1979 was a year of radical political change. In Britain, Margaret Thatcher’s reformist Conservative government was elected to lead Britain, for better or worse, into a new era.

Meanwhile, on the other side of the pond, the University of Wisconsin was experiencing its own kind of political revolution, with the student government being taken over by the now infamous Pail & Shovel Party, whose radical platform consisted mostly of using the student government’s budget on outlandish pranks.

The magnum opus of these madcap, political radicals was the installation the head and right arm of a fake Statue of Liberty on frozen Lake Mendota during the extreme weather conditions of that year. The off the wall nature of the idea and the sheer level of determination that went into it, not to mention the fact they seemed to have eerily foreshadowed the plot of The Day After Tomorrow twenty years early means it earns a rightful place on our list.

The Boulder-dash

When: 1960s (at some point)
Where: University of Leicester

This prank, which occurred sometime during the 60s at College Hall, University of Leicester, proved so infamous (or difficult to remove) that it’s been commemorated with its own memorial plaque.

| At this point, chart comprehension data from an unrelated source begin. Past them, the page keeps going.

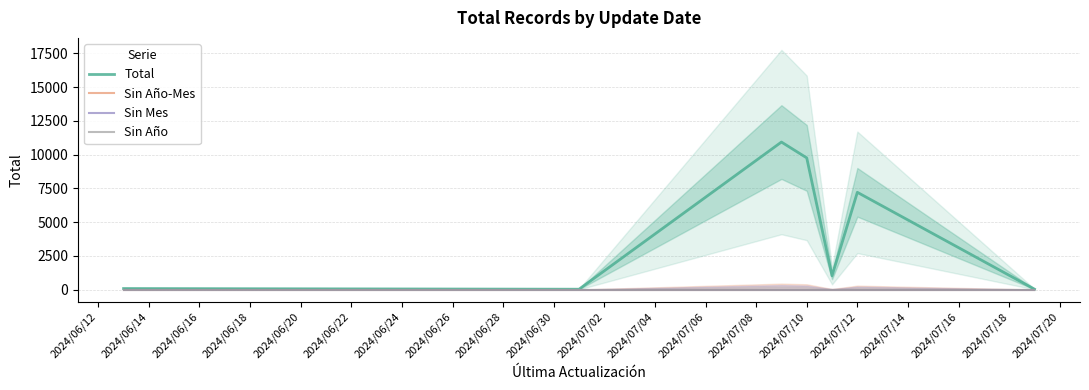

At which label is Total closest to 5476?

2024/07/12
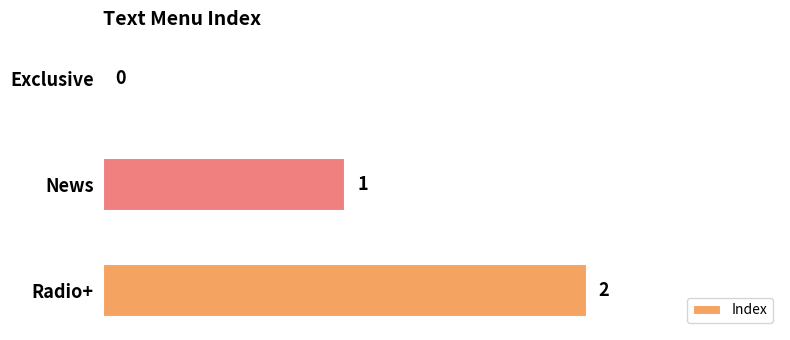

What is the change in value from Exclusive to News?

+1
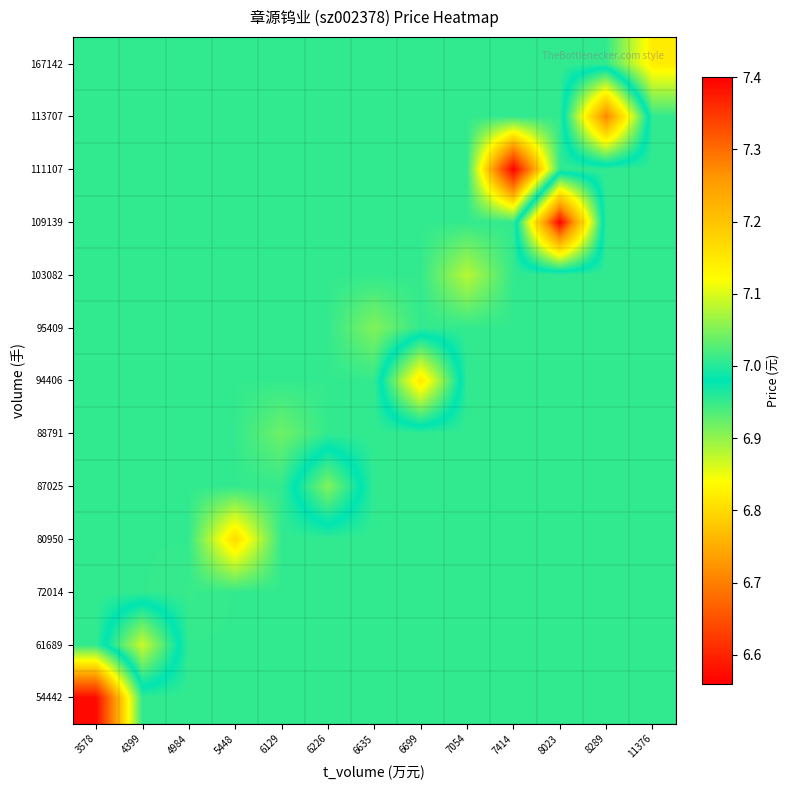

Between 6226 and 8289, which is larger?

6226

During renovations to College Hall the University rediscovered the large boulder which had at some point been rolled into the courtyard by a number of male students and thrown into a pond.

The boulder has remained in place ever since, even when the pond was in-filled and planted during the 90s.

To commemorate the prank, the redevelopment will not result in any movement of the boulder, and a plaque will be installed celebrating the boulder’s history.

Reasons for the prank remain sketchy, but it’s suspected as College Hall was all-male at the time it may have been a result of a particularly escalated show of machismo.